OPEN

ai matters 1: Technology introduction

While it makes sense to have a basic understanding of the technology we are talking about here, not only from the user or system perspective but from a backend or algorithmic point of view, there are already many excellent resources that outline these technologies from various levels of abstraction. And though I worked with artificial intelligence as a patent attorney back in the late twenty-teens, I also worked with enough brilliant minds in the area to understand there are many who know this area much better than I do.[1]  However, if you have worked in this area or already have any basic level of awareness, feel free to skip to the next section.

One of those brilliant minds who know the area much better than I do is Michael Copeland, quoted here on the Nvidia blog outlining a helpful lens to understand the distinctions. “The easiest way to think of their relationship is to visualize them as concentric circles with AI — the idea that came first — the largest, then machine learning — which blossomed later, and finally deep learning — which is driving today’s AI explosion — fitting inside both.”[2]

As indicated above, machine learning is a subset of artificial intelligence. More specifically, machine learning uses algorithms in a way that enables the model to learn from data over time to improve. There are a variety of ways to break down machine learning models, including supervised learning (using labeled data), unsupervised learning (using raw data), semi-supervised learning (including a mix of both structured and unstructured data),  and reinforced learning.

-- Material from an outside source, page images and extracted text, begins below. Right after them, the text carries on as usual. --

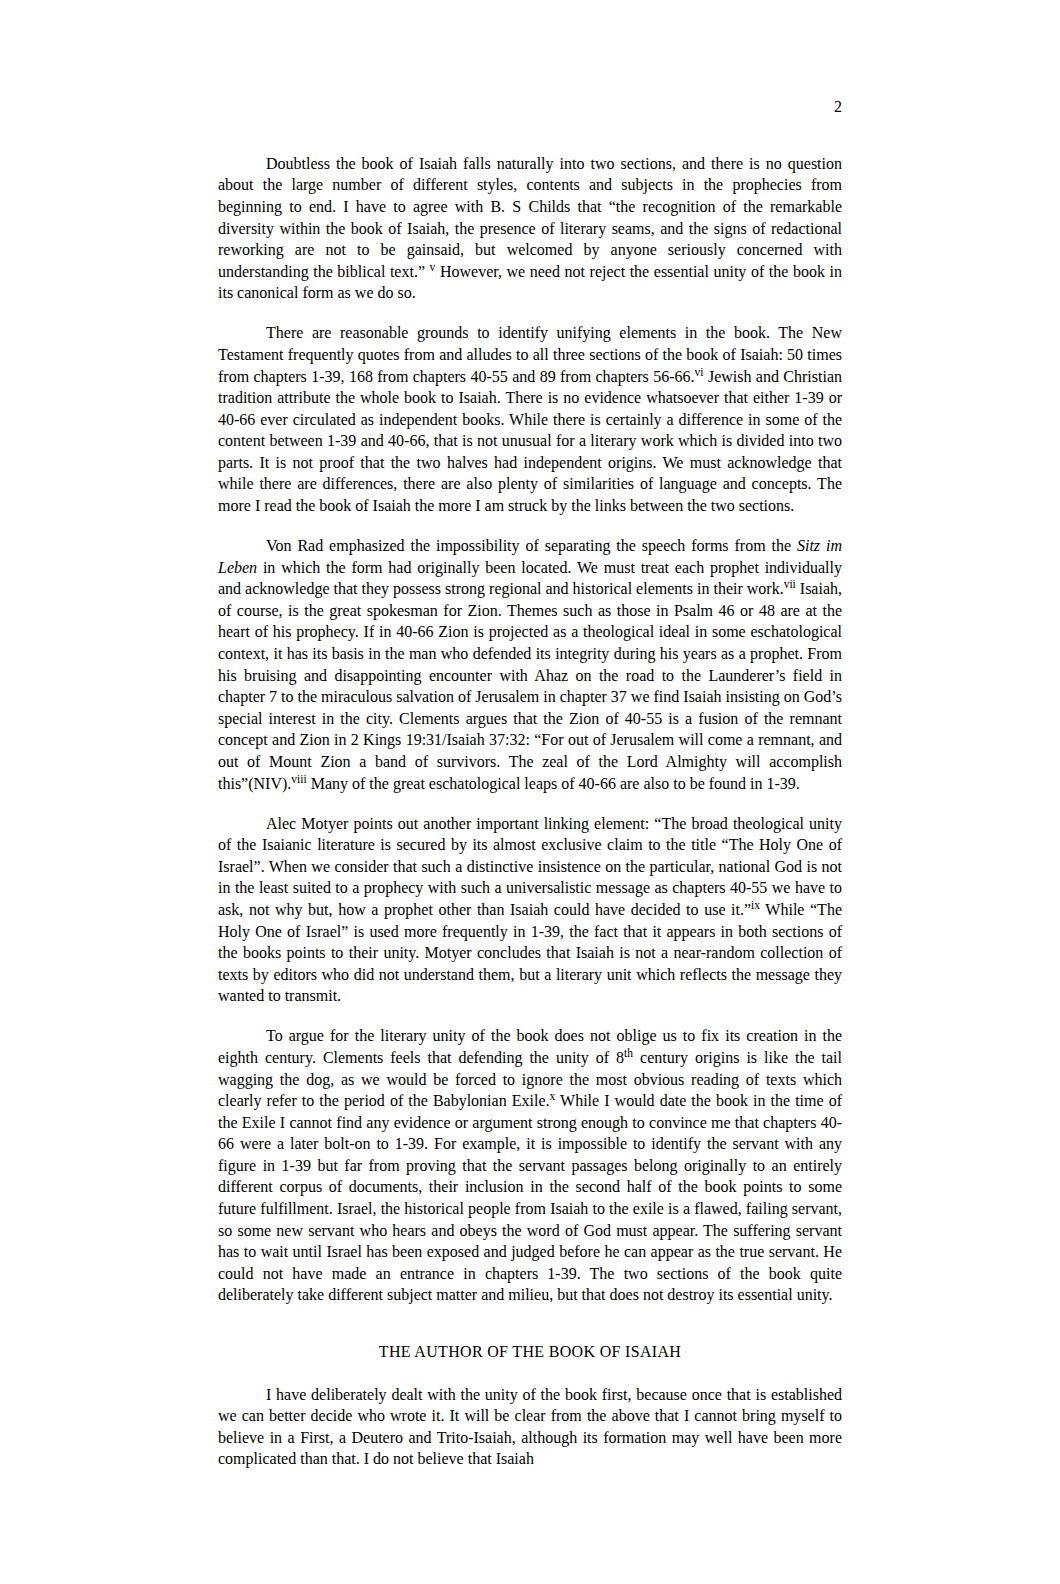2
Doubtless the book of Isaiah falls naturally into two sections, and there is no question about the large number of different styles, contents and subjects in the prophecies from beginning to end. I have to agree with B. S Childs that “the recognition of the remarkable diversity within the book of Isaiah, the presence of literary seams, and the signs of redactional reworking are not to be gainsaid, but welcomed by anyone seriously concerned with understanding the biblical text.” v However, we need not reject the essential unity of the book in its canonical form as we do so.
There are reasonable grounds to identify unifying elements in the book. The New Testament frequently quotes from and alludes to all three sections of the book of Isaiah: 50 times from chapters 1-39, 168 from chapters 40-55 and 89 from chapters 56-66.vi Jewish and Christian tradition attribute the whole book to Isaiah. There is no evidence whatsoever that either 1-39 or 40-66 ever circulated as independent books. While there is certainly a difference in some of the content between 1-39 and 40-66, that is not unusual for a literary work which is divided into two parts. It is not proof that the two halves had independent origins. We must acknowledge that while there are differences, there are also plenty of similarities of language and concepts. The more I read the book of Isaiah the more I am struck by the links between the two sections.
Von Rad emphasized the impossibility of separating the speech forms from the Sitz im Leben in which the form had originally been located. We must treat each prophet individually and acknowledge that they possess strong regional and historical elements in their work.vii Isaiah, of course, is the great spokesman for Zion. Themes such as those in Psalm 46 or 48 are at the heart of his prophecy. If in 40-66 Zion is projected as a theological ideal in some eschatological context, it has its basis in the man who defended its integrity during his years as a prophet. From his bruising and disappointing encounter with Ahaz on the road to the Launderer’s field in chapter 7 to the miraculous salvation of Jerusalem in chapter 37 we find Isaiah insisting on God’s special interest in the city. Clements argues that the Zion of 40-55 is a fusion of the remnant concept and Zion in 2 Kings 19:31/Isaiah 37:32: “For out of Jerusalem will come a remnant, and out of Mount Zion a band of survivors. The zeal of the Lord Almighty will accomplish this”(NIV).viii Many of the great eschatological leaps of 40-66 are also to be found in 1-39.
Alec Motyer points out another important linking element: “The broad theological unity of the Isaianic literature is secured by its almost exclusive claim to the title “The Holy One of Israel”. When we consider that such a distinctive insistence on the particular, national God is not in the least suited to a prophecy with such a universalistic message as chapters 40-55 we have to ask, not why but, how a prophet other than Isaiah could have decided to use it.”ix While “The Holy One of Israel” is used more frequently in 1-39, the fact that it appears in both sections of the books points to their unity. Motyer concludes that Isaiah is not a near-random collection of texts by editors who did not understand them, but a literary unit which reflects the message they wanted to transmit.
To argue for the literary unity of the book does not oblige us to fix its creation in the eighth century. Clements feels that defending the unity of 8th century origins is like the tail wagging the dog, as we would be forced to ignore the most obvious reading of texts which clearly refer to the period of the Babylonian Exile.x While I would date the book in the time of the Exile I cannot find any evidence or argument strong enough to convince me that chapters 40-66 were a later bolt-on to 1-39. For example, it is impossible to identify the servant with any figure in 1-39 but far from proving that the servant passages belong originally to an entirely different corpus of documents, their inclusion in the second half of the book points to some future fulfillment. Israel, the historical people from Isaiah to the exile is a flawed, failing servant, so some new servant who hears and obeys the word of God must appear. The suffering servant has to wait until Israel has been exposed and judged before he can appear as the true servant. He could not have made an entrance in chapters 1-39. The two sections of the book quite deliberately take different subject matter and milieu, but that does not destroy its essential unity.
The Author of the Book of Isaiah
I have deliberately dealt with the unity of the book first, because once that is established we can better decide who wrote it. It will be clear from the above that I cannot bring myself to believe in a First, a Deutero and Trito-Isaiah, although its formation may well have been more complicated than that. I do not believe that Isaiah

Crucially, data is the “source” of the learning for the model. In other words, a model is only as good as its data. This simple fact has led to a bulk of the copyright issues we will see arising from generative AI, because the best models use vast and diverse amounts of data. A quick and easy way to access huge quantities of data is through data scraping (“scraping”), a process which uses automated tools or scripts to extract data from various online sources, including websites.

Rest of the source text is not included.